What lines of the data below hold the string "output"? Copy each one.

GIVEN INFORMATION:
.....

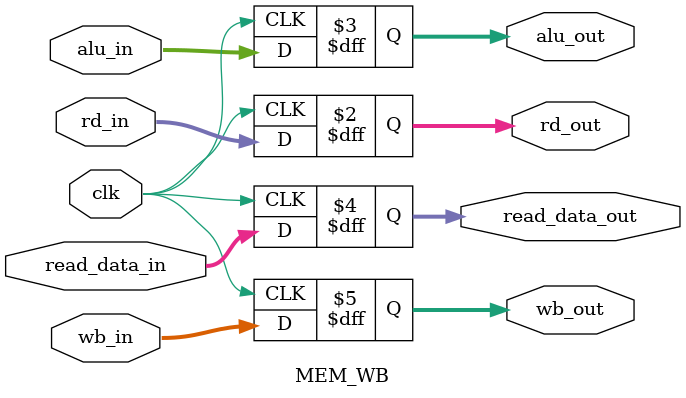
<source format=v>
module MEM_WB
(
  input [4:0]rd_in,
  input [63:0]alu_in,
  input [63:0]read_data_in,
  input [1:0]wb_in,

  input clk,
  
  output reg [4:0]rd_out,
  output reg  [63:0]alu_out,
  output reg  [63:0]read_data_out,
  output reg  [1:0]wb_out
);

always@(posedge clk)
begin
  rd_out = rd_in;
  alu_out = alu_in;
  read_data_out = read_data_in;
  wb_out = wb_in;
end

endmodule
</source>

.....

FINAL ANSWER:
  output reg [4:0]rd_out,
  output reg  [63:0]alu_out,
  output reg  [63:0]read_data_out,
  output reg  [1:0]wb_out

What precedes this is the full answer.